I am facing some problems in using Python 3.7 with spark-submit command.
I have both Python2.7 and Python 3.7 and I create a virtualenv in order to invoke Python3.7 as interpreter. When I test my code, I simply do "spark-submit mycode.py" but I get the following error:
SPARK_MAJOR_VERSION is set to 2, using Spark2 File “/usr/bin/hdp-select”, line 226 print “ERROR: Invalid package – “ + name ^ SyntaxError: Missing parentheses in call to ‘print’. Did you mean print(“ERROR: Invalid package – “ + name)? ls: cannot access /usr/hdp//adoop/lib: No such file or directory Exception in thread “main” java.lang.IllegalStateException: hdp.version is not set while running Spark under HDP, please set through HDP_VERSION in spark-env.sh or add a java-opts file in conf with -Dhdp.version=xxx at org.apache.spark.launcher.Main.main(Main.java:118)

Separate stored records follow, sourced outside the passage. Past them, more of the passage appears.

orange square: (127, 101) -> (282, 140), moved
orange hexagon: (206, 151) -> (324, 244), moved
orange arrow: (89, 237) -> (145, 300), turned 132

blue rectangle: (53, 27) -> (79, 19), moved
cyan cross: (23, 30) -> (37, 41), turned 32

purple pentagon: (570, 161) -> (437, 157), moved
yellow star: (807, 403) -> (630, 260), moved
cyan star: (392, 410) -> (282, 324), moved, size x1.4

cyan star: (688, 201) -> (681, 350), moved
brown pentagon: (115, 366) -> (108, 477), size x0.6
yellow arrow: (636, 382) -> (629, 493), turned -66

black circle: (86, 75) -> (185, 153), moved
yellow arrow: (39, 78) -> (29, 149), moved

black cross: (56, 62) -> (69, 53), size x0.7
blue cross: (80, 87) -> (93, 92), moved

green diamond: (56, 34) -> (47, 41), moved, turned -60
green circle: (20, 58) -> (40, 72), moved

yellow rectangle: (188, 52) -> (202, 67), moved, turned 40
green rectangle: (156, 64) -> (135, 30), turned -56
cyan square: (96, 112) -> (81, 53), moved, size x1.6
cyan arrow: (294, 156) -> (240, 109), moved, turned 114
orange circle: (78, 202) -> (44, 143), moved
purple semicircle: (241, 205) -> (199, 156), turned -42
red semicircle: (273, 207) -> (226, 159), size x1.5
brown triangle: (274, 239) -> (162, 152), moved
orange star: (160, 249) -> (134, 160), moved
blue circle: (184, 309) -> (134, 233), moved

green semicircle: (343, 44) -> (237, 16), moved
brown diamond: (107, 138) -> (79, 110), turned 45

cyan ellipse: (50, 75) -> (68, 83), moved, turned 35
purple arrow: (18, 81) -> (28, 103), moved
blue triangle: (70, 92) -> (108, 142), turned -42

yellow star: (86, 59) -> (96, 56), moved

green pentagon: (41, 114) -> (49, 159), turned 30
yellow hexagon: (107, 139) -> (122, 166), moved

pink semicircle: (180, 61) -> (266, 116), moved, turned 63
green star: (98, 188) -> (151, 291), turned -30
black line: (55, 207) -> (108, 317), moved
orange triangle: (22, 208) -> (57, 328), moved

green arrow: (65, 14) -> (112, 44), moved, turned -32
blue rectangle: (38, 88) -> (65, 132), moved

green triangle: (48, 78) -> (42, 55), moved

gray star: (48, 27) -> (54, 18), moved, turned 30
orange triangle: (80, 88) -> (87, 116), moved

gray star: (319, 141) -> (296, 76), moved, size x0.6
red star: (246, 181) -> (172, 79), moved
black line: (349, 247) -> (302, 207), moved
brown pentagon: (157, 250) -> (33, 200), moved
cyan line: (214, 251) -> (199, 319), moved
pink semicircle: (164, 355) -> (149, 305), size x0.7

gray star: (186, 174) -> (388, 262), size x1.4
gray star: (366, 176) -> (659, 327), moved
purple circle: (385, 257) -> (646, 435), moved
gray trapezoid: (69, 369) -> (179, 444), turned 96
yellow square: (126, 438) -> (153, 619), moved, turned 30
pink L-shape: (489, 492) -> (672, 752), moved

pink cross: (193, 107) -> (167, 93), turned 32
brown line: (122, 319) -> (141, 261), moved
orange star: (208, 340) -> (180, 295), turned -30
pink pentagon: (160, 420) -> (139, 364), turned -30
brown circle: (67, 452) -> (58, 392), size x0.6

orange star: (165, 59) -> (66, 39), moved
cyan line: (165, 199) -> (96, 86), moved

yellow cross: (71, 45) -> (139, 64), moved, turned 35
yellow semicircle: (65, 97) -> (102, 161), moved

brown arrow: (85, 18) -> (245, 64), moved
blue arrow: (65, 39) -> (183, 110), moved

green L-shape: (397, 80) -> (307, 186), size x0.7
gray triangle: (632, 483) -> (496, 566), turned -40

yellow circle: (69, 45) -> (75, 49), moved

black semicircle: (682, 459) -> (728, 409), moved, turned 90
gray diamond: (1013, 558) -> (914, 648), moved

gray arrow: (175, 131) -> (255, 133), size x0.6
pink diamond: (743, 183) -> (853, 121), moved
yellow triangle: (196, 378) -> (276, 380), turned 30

I have already tried to set using --conf options the hdp version when calling spark-submit but it did not work.
spark-submit --conf "spark.driver.extraJavaOptions -Dhdp.version=18.104.22.168-8" --conf "spark.yarn.am.extraJavaOptions -Dhdp.version=22.214.171.124-8" --conf "spark.pyspark.python=/usr/local/bin/python3.7" --conf "spark.pyspark.driver.python=/usr/local/bin/python3.7" test2.py
If I try to execute the test code outside the virtualenv (with Python 2), it works properly.
I hope to figure out the problem..
I'm running RHEL and ran into similar problems due to the fun configuration of Python2 and 3 and SCL on RedHat.
The root cause is the /usr/bin/hdp-select script was written to be Python2 compatible.
The differences between Python2 and 3 are causing these issues, the script is unfortunately not compatible with both versions.
To resolve, we had to modify the hdp-select script to be compatible with both versions.
I would attach mine but it might break your environment as there is a lot of hardcoded values such as your HDP component versions. So you'll need to do these steps manually.
1. Make a backup of the file.
sudo cp -p /usr/bin/hdp-select /usr/bin/hdp-select_original
2. As root, edit the file.
3. Add parenthesis around all print statements. Example below. Change all occurrences from:
print "a", "b", var, 123
print ("a","b", var, 123)
Be careful of multi-line print statements, ending with \, or using multi-line strings. Recommend editing in a text editor that supports syntax highlighting to avoid any issues.
Also be aware that Python is sensitive to indentation so you don't want to change any spaces / tabs at the start of a line.
4. Change os.mkdir from:
5. Comment out the packages.sorted()
(There are online tools for converting code from Python2 to 3 but they miss some of the above steps.)
6. Save and close the file
7. Test that hdp-select still works from shell. If so, you should be able to run spark-submit without issue.
A word of caution:
While these changes should be backwards compatible with Python 2, I am not sure what the longer-term impacts of these changes are, it may cause problems with other HDP components (though it seems highly unlikely).
Making changes to scripts outside of Ambari has other risks - Ambari or some other installation or upgrade process might replace the script with the one from your HDP software bundle, so your spark-submit could stop working if/when that happens.
I would file a bug report but we don't have Cloudera support at this time.